Evercore ISI believes the recent stock movement was driven by modestly improved sales trends combined with falling mortgage rates, which likely prompted some covering. The firm notes that the home improvement backdrop remains lackluster, particularly in the DIY segment where Lowe’s has greater exposure than Home Depot .
For the second quarter, Evercore ISI models comparable sales growth of 1%, which is 50 basis points below Lowe’s initial May guidance, with operating margins up 10 basis points and EPS of $4.22 versus the Street consensus of $4.25. The firm also points out that OpenBrand data suggests Lowe’s has lost consumer share in appliances for the second consecutive quarter.

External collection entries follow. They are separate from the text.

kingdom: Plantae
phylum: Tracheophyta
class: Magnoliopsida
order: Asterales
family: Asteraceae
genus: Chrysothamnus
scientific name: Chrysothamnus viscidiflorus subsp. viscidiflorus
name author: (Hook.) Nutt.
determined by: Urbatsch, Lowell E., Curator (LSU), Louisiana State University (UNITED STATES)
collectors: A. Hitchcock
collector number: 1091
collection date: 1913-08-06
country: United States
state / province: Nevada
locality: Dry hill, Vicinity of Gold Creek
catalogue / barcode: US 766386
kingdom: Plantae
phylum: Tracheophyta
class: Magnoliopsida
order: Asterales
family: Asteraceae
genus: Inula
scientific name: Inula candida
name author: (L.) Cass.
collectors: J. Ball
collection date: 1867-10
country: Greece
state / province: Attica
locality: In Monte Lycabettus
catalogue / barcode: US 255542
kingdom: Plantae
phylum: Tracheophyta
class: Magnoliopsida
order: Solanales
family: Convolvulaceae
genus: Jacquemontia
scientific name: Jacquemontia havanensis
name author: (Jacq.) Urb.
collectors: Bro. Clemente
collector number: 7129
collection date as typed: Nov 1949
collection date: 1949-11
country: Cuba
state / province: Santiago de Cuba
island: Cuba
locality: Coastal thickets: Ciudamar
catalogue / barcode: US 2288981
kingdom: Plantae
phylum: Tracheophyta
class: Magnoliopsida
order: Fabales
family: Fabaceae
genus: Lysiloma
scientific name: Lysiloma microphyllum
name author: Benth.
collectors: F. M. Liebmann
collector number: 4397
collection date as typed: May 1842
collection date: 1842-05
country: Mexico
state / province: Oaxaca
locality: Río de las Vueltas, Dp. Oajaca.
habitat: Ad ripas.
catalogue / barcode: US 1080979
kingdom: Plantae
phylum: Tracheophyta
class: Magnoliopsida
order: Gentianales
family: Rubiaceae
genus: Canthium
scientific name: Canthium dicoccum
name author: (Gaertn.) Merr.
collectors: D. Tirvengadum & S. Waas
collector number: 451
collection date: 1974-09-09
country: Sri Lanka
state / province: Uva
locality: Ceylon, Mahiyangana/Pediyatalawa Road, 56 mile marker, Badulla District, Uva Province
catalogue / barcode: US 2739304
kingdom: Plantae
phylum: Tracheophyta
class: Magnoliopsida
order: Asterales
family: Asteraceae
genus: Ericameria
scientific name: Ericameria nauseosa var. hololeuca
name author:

The recent ADG acquisition by Lowe’s leaves limited room for stock buybacks this year, potentially removing some support for the stock, especially if mortgage rates stop falling, according to the research firm. Despite these challenges, InvestingPro data shows Lowe’s maintains a GOOD overall financial health score, operating with moderate debt levels. Get access to 8 more exclusive ProTips and comprehensive financial analysis through InvestingPro’s detailed research reports. Evercore ISI suggests the stock could move back toward the $230 to $240 range following the earnings report.
In other recent news, Lowe’s Companies, Inc. has completed its acquisition of Artisan Design Group, a move aimed at enhancing its professional services and distribution channels. This acquisition is expected to accelerate Lowe’s growth in the professional customer segment. Additionally, Lowe’s has announced a 4% increase in its quarterly cash dividend to $1.20 per share, reflecting the company’s confidence in its long-term growth strategy. Meanwhile, at its recent annual meeting, Lowe’s shareholders voted to elect all nominated directors, including Raul Alvarez and Marvin R. Ellison, solidifying the leadership team.
On the analyst front, Mizuho has reiterated its Outperform rating on Lowe’s stock with a price target of $280.00, despite challenges in the home improvement market. Mizuho noted the complex consumer backdrop and sector pressures due to affordability and tariff issues. TD Cowen, however, maintains a Hold rating with a $245.00 price target, acknowledging Lowe’s strategic positioning to manage market complexities, including tariff challenges. The company is reportedly seeing growth in its professional contractor segment, though the DIY sector remains stable. These developments indicate Lowe’s ongoing efforts to navigate a challenging market environment while focusing on strategic growth initiatives.